The Passenger (2023)
Not rated
Score: 4 out of 5
The Passenger is my final Popcorn Frights movie before moving to Massachusetts, a film that they held a special sneak preview of last Friday night that's not quite a horror movie, but is absolutely horror-adjacent. It's a low-key crime thriller that, after its shocking opening, is a very talky, naturalistic slow burn as it explores the lives of its two main characters, both of whom have considerable darkness in their pasts weighing them down and setting them on the road to where they are now. It's a movie where you kind of know how it's gonna go, but you find yourself enjoying the journey anyway, not least of all thanks to Kyle Gallner carrying the film on his shoulders as its superficially charming yet unhinged villain. It's not an instant classic, but it's certainly worth a watch.
The film starts with Randy Bradley (who usually goes by just his last name), a twenty-year-old employee at a fast-food joint in a small, podunk town in Louisiana. His boss wonders what the hell he's doing in this job, his co-workers bully him, and the janitor Benson... well, today he went out to his car, grabbed a shotgun out of the trunk, and murdered everybody inside, sparing only Bradley seemingly because he sympathizes with the poor guy. It's not over for Bradley, though, as Benson forces him to help hide the bodies in the freezer, clean up the mess he left behind, and then join him on a long drive through town as he hopes to make a getaway.
I wasn't kidding when I said that Gallner carries this movie. His Benson is a guy who lives with his mother, owns at least two guns, listens to punk and metal on his car's stereo, blames others for his failures in life, and is presented as a lout beneath his superficial charm, quick to anger and mistreating everybody around him, including Bradley even as he tries to be friendly with his captive. His mom, as much of a lazy bum as she is, figures out in no time that he probably crossed a line he can't go back from the moment he arrives at his house with Bradley in tow. We all know a guy like Benson, and the only surprise is that he didn't shoot up his workplace sooner. Gallner dominates every scene he's in, at times to a fault as he completely overshadows Johnny Berchtold as Bradley. Berchtold's performance is subdued, but it works for the character, first as he's being harassed by his co-workers and then as he's practically frozen in terror in the face of Benson, looking for a way to let others know that this guy is a murderer without tipping him off. A lot of the film revolves around him learning to overcome his own insecurities and ironically stand up for himself in exactly the manner that Benson wishes he would, just not in a way that Benson would like him to do at this very moment. Once I heard Bradley's big speech outlining the reason why he turned out such a sad sack, I was able to figure out exactly how his and Benson's stories were going to end, but even then, it made me want to see exactly how it was going to play out, given that it doesn't quite telegraph everything.

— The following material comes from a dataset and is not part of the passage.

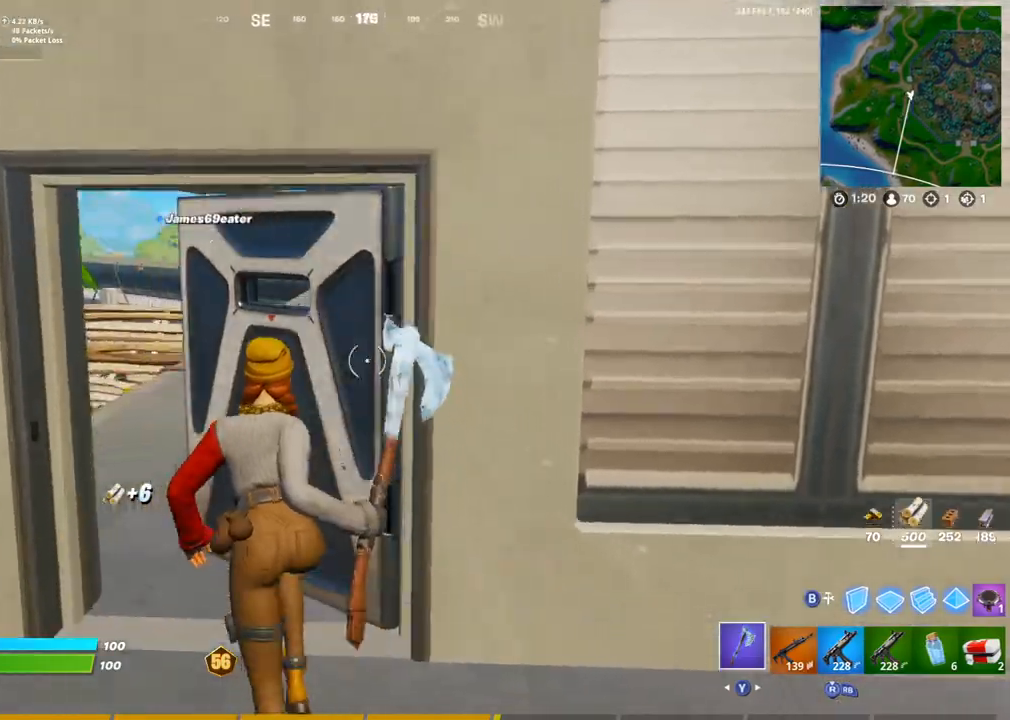
{"buttons": [], "left_stick": "up-right", "right_stick": "center", "events": [[50, "SQUARE", "up"], [133, "L1", "down"], [133, "SQUARE", "down"], [217, "SQUARE", "up"], [233, "L1", "up"], [283, "SQUARE", "down"], [300, "left_stick", "up-right"], [350, "SQUARE", "up"], [417, "SQUARE", "down"], [500, "SQUARE", "up"]]}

Helping me along on that journey was the portrait that director Carter Smith painted of the film's small-town Louisiana setting. I'm familiar with towns like this, and it's the kind of place I can easily imagine producing men like Benson and Bradley who've seemingly given up on life in various ways. It was probably the most dour and uninviting I've ever seen the modern South depicted on screen, a grim yet appropriate backdrop for Benson's antics. (I will say, though, as a former substitute teacher in Florida that elementary school they visit in one scene was oddly nice for a public school in a Southern state.) The whole movie had an aura of doom to it, like you're trapped there with Bradley on this out-of-control ride that's probably going to end badly for a lot of people even if he manages to find a way to stop Benson.
The Bottom Line
There's not really a whole lot to say. The Passenger is a low-stakes but gripping thriller anchored by an outstanding lead performance from Kyle Gallner, one in which the experience is more important than the details. Check it out when it hits streaming or VOD.